When I was a kid, I discovered an entire shelf in the library full of fairy tales collected by Andrew Lang and Leonora Blanche Alleyne: The Red Fairy Book, The Blue Fairy Book… There are 25 of these collections, all named after different colors, and while I don’t think my little library had all of them, there were definitely more than five. I worked my way through them all.
As an adult, I am slowly amassing collections of fairy tales on my own bookshelves, including Italian and Icelandic fairy tales. I read through them periodically.
What is it about fairy tales that appeals to me so much?
Maybe this question isn’t that interesting. Fairy tales appeal to a great many people, so many that they’ve been preserved over hundreds of years. But fairy tales are usually condescended to and relegated to the interests of children (as if that somehow makes them sub-par: children are the most discerning and honest and earnest and curious of our human population and should be respected as such). They aren’t considered “great literature.” The formulaic repetition within individual tales, the disconnected plot points, the coincidences and magical twists of fate are often cause for adult eye rolling.
Within the fields of psychology and analysis, fairy tales have found a certain degree of respectability. Specifically, fairy tales can be translated into archetypal images that can help people make sense of their lives, or images that analysts and therapists use to translate the mythic in their clients’ dreams and subconsciouses and provide insight and treatment accordingly.
Fairy tales are containers for the things humans are concerned about, the questions we have, and how we make sense of the world around us.
I have been reading Julie Brown’s book Writers on the Spectrum. In it, Brown makes the case that Autistic artists do have a cultural legacy to inherit. She identifies likely Autistic literary figures like Lewis Carrol and Emily Dickinson, and maps out the commonalities among these writers. Brown’s book does include problematic, deficit-based language in regards to Autism. Brown is not herself Autistic (that I’m aware of or that she discloses). However, the book is significant, and the commonalities she notes are ring true.
Bizarrely enough, Brown’s list of commonalities among Autistic writers includes a preference for and fascination with fairy tales.
Brown’s explanation for this is that Autistic difficulties with executive functioning make it hard for Autistic people to conceive of longer plots with intricate cause and effect. She also theorizes that this may be because Autistic people have difficulties reasoning out others’ intentions, and so the flat, obvious characterization in fairy tales appeals to them; the characters are easy to suss out.
This may be true for many Autistic people. However, one of the things I love about reading fiction is puzzling out out complex character motivation. I love long, complicated plots. I love charting out cause and effect. I think this may be partly because I’ve been studying these things my entire life as an outsider, attempting to figure out neurotypical human behavior. It’s made me very practiced in the kind of analysis Brown thinks that I, as an Autistic person, wouldn’t be able to manage. I’m far better at it than my neurotypical counterparts.
Failing to understand the inner experience of Autistic people leads to oversimplification. Because it appears that we can’t follow the social interactions around us, we must prefer simplicity in our stories. Instead, what’s likely occurring is that because our brains contain more synaptic density, it takes longer for us to process those interactions. So much information is coming at us so quickly, that the subtleties of neurotypical communication get lost.
But Brown is right in that I, as an Autistic person, am drawn to and fascinated by fairy tales.
From an Autistic perspective, then, why is that?
The most significant thing that occurs to me is this.
Fairy tales frequently deal with the theme of being displaced, without a home, or being a stranger in a foreign place. Characters go out to seek their fortune. They go traveling into the woods seeking something. They experience parental abuse and abandonment. By the end, the protagonist is wealthier, happier, and more married, with a settled and permanent sense of belonging and identity (queen/king, bride/groom, rich woman/man, parent, etc.).
Being neurodivergent comes with a lifelong sense of displacement.
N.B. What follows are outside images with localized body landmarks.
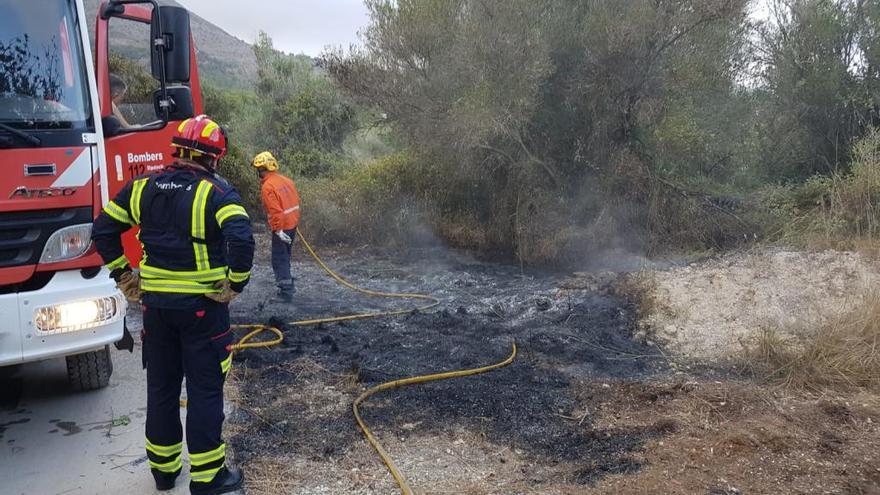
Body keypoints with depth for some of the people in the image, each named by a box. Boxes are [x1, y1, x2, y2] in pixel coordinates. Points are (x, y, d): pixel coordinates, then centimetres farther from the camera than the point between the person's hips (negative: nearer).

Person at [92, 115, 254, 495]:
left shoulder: (142, 187, 4)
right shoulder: (216, 191, -12)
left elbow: (103, 229, 8)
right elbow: (241, 239, -27)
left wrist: (123, 276, 12)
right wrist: (236, 283, -15)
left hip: (155, 304, 5)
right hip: (202, 305, -5)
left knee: (160, 387, 17)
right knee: (205, 390, 5)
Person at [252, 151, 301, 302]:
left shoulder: (267, 186, -18)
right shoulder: (286, 180, 6)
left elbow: (275, 210, -24)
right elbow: (296, 201, 11)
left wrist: (278, 230, -22)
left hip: (281, 228, -8)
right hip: (293, 224, 8)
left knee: (279, 259, 2)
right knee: (285, 255, 23)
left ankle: (286, 291, 3)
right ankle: (288, 284, 33)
I haven’t always been consciously aware of this sense of alienness. I think I assumed most people felt the way I did, like an imposter. But I have rarely felt comfortable in environments everyone else appeared to tolerate and even enjoy.
This is a common experience for neurodivergent folks. Some describe it as feeling like an alien in a human suit.
In fairy tales with female protagonists, there is often a theme of misunderstanding. She knows what she must do–take a vow of silence to break the spell over her brothers, for example–but her actions are misconstrued. Her intentions are maligned. She is not able to explain herself, and she is taken advantage of.
This is a deeply Autistic experience.
But in fairy tales, good intentions are rewarded and those who seek to harm are punished. Everything is set right.
The place that should have been home may fail us. We may be misunderstood. But fairy tales assure us that somewhere there are allies and mentors who will help us. Who will understand our intentions. Fairy tales assure us that we will find home, even if we have to build it ourselves.